وَاللَّهُ أَنْبَتَكُمْ مِنَ الْأَرْضِ نَبَاتًا
“Allah sizi yerden bir bitki gibi bitirmiştir.”(Nuh 71/17)[48].
Yeniden diriliş öncesi toprak, ana rahmi görevi göveri görecek, her bir insandan kalan bir kemik parçacığı da onun tohumu olacaktır. Bunu şu ayetten öğreniyoruz:
أَيَحْسَبُ الْإِنسَانُ أَلَّن نَجْمَعَ عِظَامَهُ .بَلَى قَادِرِينَ عَلَى أَن نُّسَوِّيَ بَنَانَهُ
“İnsan kemiklerinin bileşimini tekrar gerçekleştirmeyeceğimizi mi sanıyor? Evet, parmak uçlarını bile eski haline getirmenin ölçüsünü koyan Biziz.” (Kıyame 75/3-4)
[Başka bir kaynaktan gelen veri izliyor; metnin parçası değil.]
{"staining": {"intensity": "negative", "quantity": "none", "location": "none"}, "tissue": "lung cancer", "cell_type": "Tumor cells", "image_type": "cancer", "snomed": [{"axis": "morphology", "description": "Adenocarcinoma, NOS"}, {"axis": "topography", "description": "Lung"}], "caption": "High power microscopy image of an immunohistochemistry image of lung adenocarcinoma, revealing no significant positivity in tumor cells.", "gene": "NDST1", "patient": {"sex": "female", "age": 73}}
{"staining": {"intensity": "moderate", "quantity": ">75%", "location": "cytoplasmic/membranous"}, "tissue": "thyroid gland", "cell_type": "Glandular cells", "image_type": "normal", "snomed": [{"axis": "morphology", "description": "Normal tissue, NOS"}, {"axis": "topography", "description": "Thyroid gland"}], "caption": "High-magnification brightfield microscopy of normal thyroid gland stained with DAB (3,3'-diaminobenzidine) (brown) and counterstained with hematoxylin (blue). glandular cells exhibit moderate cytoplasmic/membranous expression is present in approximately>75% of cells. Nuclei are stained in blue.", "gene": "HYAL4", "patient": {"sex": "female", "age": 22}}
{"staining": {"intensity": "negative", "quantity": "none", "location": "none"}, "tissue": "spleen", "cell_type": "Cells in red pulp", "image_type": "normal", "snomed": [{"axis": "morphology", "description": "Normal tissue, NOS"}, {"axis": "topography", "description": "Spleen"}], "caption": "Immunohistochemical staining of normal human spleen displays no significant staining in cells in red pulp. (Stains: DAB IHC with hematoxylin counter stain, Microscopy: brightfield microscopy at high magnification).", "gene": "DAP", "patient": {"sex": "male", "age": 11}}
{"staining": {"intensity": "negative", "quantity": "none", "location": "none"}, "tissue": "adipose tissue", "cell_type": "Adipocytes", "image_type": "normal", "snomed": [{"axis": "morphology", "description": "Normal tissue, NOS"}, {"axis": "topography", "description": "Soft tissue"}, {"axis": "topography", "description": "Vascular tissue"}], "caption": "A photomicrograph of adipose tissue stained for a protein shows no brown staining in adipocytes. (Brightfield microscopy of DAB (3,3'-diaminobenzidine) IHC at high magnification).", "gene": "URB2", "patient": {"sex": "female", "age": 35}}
Ruh ile bedenin ilk eşleşmesi ana rahminde olur. Bunu şu âyet açıkça ifade etmektedir:
وَاللَّهُ خَلَقَكُم مِّن تُرَابٍ ثُمَّ مِن نُّطْفَةٍ ثُمَّ جَعَلَكُمْ أَزْوَاجًا
“Allah sizi topraktan, sonra döllenmiş yumurtadan yaratmış, sonra da (bedeninizi ruhunuzla) eşleşmiş hale getirmiştir.” (Fâtır 35/11)
Yeniden dirilişte ruh ile bede/n, tekrar eşleştirilecektir. İlgili âyet şöyledir:
وَإِذَا النُّفُوسُ زُوِّجَتْ .
“Ruhlarla bedenler eşleştirilince” (Tekvîr 91/7)
Bu yüzden Ahirette yeniden dirilen, kendini uykudan uyanmış sanır.“Sura üflenmiştir. Bakarsın ki kabirlerinden Rablerine (onun istediği yere) doğru koşup gidiyorlar. (Günahkâr olanlar:) ‘Yazık oldu bize! Bizi uyuduğumuz yerden kim kaldırdı?’ derler.” (Yasin 36/51-52)
SONUÇ
Âyetlerin açıkça gösterdiği gibi Kur’an’da ruh kelimesi, iki anlamda kullanılır. Birincisi Allah’tan gelen bilgi, ikincisi de Allah’ın insanlara ve cinlere yüklediği yetenektir.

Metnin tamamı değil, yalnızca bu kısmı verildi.